*How to complete this task*:
Where a line of the entries holds the string "baraye", copy that line.

*Records supplied*:
▽

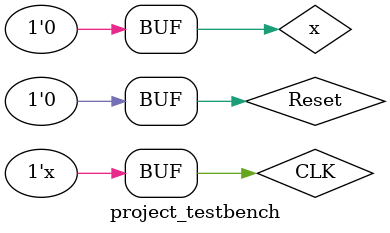
<source format=v>
`timescale 1ns / 1ps

/****************************************************************************************************/
/*       __      __     _________      _       _      _________      _________      _________       */
/*       \$\    /$/    |$$$$$$$$$|    |$|     |$|    |$$$$$$$$$|    |$$$$$$$$$|    |$$$$$$$$$|      */
/*        \$\  /$/     |$|     |$|    |$|     |$|    |$|     |$|    |$|     |$|    |$|              */
/*         \$\/$/      |$|     |$|    |$|     |$|    |$|_______     |$|     |$|    |$|_____         */
/*          |$$|       |$|     |$|    |$|     |$|    |$$$$$$$$$|    |$|     |$|    |$$$$$$$|        */
/*          |$$|       |$|     |$|    |$|     |$|     _      |$|    |$|     |$|    |$|              */
/*          |$$|       |$|_____|$|    |$|_____|$|    |$|_____|$|    |$|     |$|    |$|              */
/*          |$$|       |$$$$$$$$$|    |$$$$$$$$$|    |$$$$$$$$$|    |$$$$$$$$$|    |$|              */
/*                                                                                                  */
/****************************************************************************************************/

module project_testbench;

	// Inputs
	reg x;
	reg CLK;
	reg Reset;

	// Outputs
	wire [7:0] out;

	// Instantiate the Unit Under Test (UUT)
	project uut (
		.x(x), 
		.CLK(CLK), 
		.Reset(Reset), 
		.out(out)
	);
	initial 
	begin 
	
		CLK = 1'b0;
		Reset = 1'b1;
		#15 Reset = 0;
	
	end
	
	always #5 CLK = ~CLK;
	
	initial 
	begin
		
			 x = 0;
		#10 x = 1; //
		#10 x = 1; // in sequence baraye tempreture hast
		#10 x = 1; //
		
		#10 x = 0;
		#10 x = 0;
		
		#10 x = 0; //
		#10 x = 1; // in sequence baraye humidity hast 
		#10 x = 0; //
		
		#10 x = 0;
		#10 x = 1;
		
		#10 x = 1; //
		#10 x = 0; // in sequence baraye wind hast 
		#10 x = 1; //
		
		#10 x = 1;
		#10 x = 0;
		
	end
      
endmodule


</source>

△

*Output for this exercise*:
		#10 x = 1; // in sequence baraye tempreture hast
		#10 x = 1; // in sequence baraye humidity hast 
		#10 x = 0; // in sequence baraye wind hast 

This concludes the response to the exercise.